Já a egressa do Curso de Enfermagem, Ana Paz, compartilhou que, em uma reunião com sua também orientadora, professora Elaine Maria Rangel Andrade, foi apresentada ao projeto e inserida no grupo de pesquisa. Foi ali que conheceu os pós-graduandos Sabrina Carvalho, Phellype Kayyaã e Raylane Machado. "Para saber o que já existia na literatura sobre o uso de simulação virtual para o ensino de cardiologia na enfermagem, a revisão de escopo deveria ser produzida", explicou Ana. A partir disso, surgiu a proposta de que ela fosse responsável pela elaboração do protocolo.
O objetivo principal do seu trabalho foi apresentar as etapas necessárias para mapear a literatura científica sobre o uso da simulação virtual no ensino de cardiologia para a enfermagem, orientando a conclusão de uma revisão de escopo sobre o tema. Ana esclareceu que, por se tratar de um protocolo de revisão de escopo, não há um "resultado" propriamente dito. "O que posso dizer é que, a partir dele, foi construída uma estratégia abrangente que guiou a revisão de escopo", afirmou.

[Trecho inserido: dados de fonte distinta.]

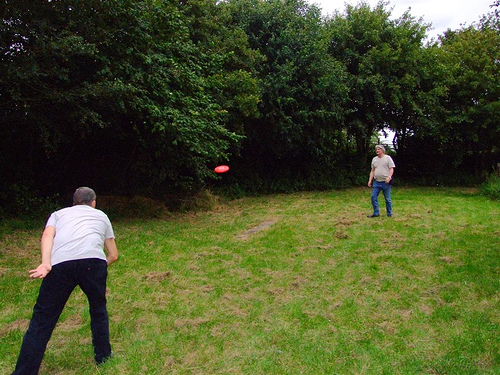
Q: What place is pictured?
A: It is a yard.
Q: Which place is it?
A: It is a yard.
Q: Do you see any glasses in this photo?
A: No, there are no glasses.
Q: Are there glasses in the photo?
A: No, there are no glasses.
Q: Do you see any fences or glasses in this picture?
A: No, there are no glasses or fences.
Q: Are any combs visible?
A: No, there are no combs.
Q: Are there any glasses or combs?
A: No, there are no combs or glasses.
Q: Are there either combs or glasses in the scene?
A: No, there are no combs or glasses.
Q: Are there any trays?
A: No, there are no trays.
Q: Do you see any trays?
A: No, there are no trays.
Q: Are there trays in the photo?
A: No, there are no trays.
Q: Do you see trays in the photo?
A: No, there are no trays.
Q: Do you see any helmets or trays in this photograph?
A: No, there are no trays or helmets.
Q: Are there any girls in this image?
A: No, there are no girls.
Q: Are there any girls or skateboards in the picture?
A: No, there are no girls or skateboards.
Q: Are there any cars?
A: No, there are no cars.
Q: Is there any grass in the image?
A: Yes, there is grass.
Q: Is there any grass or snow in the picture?
A: Yes, there is grass.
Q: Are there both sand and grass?
A: No, there is grass but no sand.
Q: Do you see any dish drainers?
A: No, there are no dish drainers.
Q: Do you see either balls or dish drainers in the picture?
A: No, there are no dish drainers or balls.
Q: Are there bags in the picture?
A: No, there are no bags.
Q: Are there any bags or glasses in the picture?
A: No, there are no bags or glasses.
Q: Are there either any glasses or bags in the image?
A: No, there are no bags or glasses.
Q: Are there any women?
A: No, there are no women.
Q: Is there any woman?
A: No, there are no women.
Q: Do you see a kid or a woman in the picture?
A: No, there are no women or children.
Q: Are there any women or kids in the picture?
A: No, there are no women or kids.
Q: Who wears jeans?
A: The man wears jeans.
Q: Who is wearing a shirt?
A: The man is wearing a shirt.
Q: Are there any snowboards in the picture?
A: No, there are no snowboards.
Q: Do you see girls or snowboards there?
A: No, there are no snowboards or girls.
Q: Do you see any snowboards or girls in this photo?
A: No, there are no snowboards or girls.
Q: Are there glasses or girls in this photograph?
A: No, there are no glasses or girls.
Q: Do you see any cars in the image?
A: No, there are no cars.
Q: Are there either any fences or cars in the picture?
A: No, there are no cars or fences.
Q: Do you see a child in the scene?
A: No, there are no children.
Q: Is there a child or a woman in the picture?
A: No, there are no children or women.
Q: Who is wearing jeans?
A: The man is wearing jeans.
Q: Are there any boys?
A: No, there are no boys.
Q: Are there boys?
A: No, there are no boys.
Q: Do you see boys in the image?
A: No, there are no boys.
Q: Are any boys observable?
A: No, there are no boys.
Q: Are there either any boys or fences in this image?
A: No, there are no boys or fences.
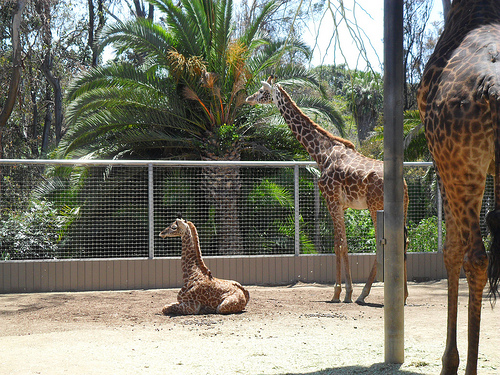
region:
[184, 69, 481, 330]
Three giraffe in the zoo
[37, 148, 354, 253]
A fence to secured the giraffe in.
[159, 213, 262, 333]
The giraffe is sitting on the ground.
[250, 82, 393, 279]
The giraffe is standing by the fence.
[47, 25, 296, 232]
Trees behind the fence.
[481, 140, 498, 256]
The giraffe has a long black tail.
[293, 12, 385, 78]
Branches hanging from the tree.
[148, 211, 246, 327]
The giraffe is brown and white.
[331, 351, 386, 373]
Shadow on the ground.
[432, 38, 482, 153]
The giraffe has brown spots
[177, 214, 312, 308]
This is a baby giraffe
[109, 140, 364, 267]
This is a fence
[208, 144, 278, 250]
The fence is metal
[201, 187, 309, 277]
The fence is silver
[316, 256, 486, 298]
This is a pole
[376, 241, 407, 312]
The pole is metal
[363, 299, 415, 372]
The pole is silver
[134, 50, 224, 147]
This is a palm tree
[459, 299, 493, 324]
This is a foot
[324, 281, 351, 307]
This is a hoof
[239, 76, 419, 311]
tall giraffe looking at trees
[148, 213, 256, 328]
small giraffe is sitting on ground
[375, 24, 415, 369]
small pole beside giraffe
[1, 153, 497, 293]
tall fence separating animals and trees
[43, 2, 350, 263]
large palm tree behind fence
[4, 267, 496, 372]
ground is mostly dirt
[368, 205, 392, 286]
box attached to pole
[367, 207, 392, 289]
box on pole is metal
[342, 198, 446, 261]
small green vines behind fence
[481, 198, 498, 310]
black tail hanging behind giraffe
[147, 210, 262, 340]
the giraffe in the area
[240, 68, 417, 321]
the giraffe is standing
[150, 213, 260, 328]
the giraffe is laying down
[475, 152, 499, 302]
the tail of the giraffe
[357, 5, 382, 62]
the sky is blue and clear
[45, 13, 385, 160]
the palm tree beside the fence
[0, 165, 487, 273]
the fence is silver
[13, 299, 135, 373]
the sand in the area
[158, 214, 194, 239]
the head of the giraffe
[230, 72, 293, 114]
the head of the giraffe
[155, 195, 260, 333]
small brown and beige giraffe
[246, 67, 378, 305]
tall brown and beige griraffe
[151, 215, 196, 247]
face of a giraffe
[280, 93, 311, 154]
long neck of a giraffe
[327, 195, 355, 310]
legs of a giraffe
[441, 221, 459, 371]
leg of a giraffe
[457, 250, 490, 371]
leg of a griaffe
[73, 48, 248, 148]
palm tree near a giraffe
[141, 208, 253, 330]
small giraffe sitting near fence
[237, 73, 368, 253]
giraffe standing near a fence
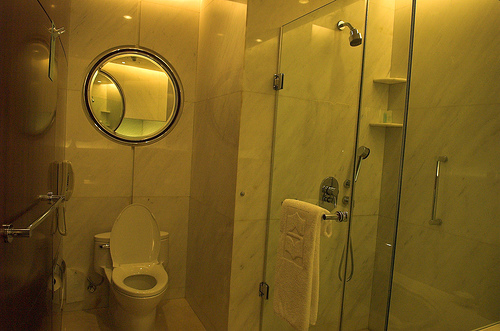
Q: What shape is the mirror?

"Além da mobilidade, que é importante, conseguimos trazer recursos do exterior para cá. A professora Marian tem interesse em vir ao Brasil, e estamos buscando financiamento para trazê-la no próximo ano. Ela oferecerá um workshop, com imersão de três dias para ensinar desde a construção do roteiro até a filmagem de simulação virtual", comentou.
A ideia da iniciativa é trazer essa expertise para o campus, especialmente para o Departamento de Enfermagem, com possibilidade de envolver alunos e enfermeiros do Hospital Universitário, utilizado como campo para as práticas.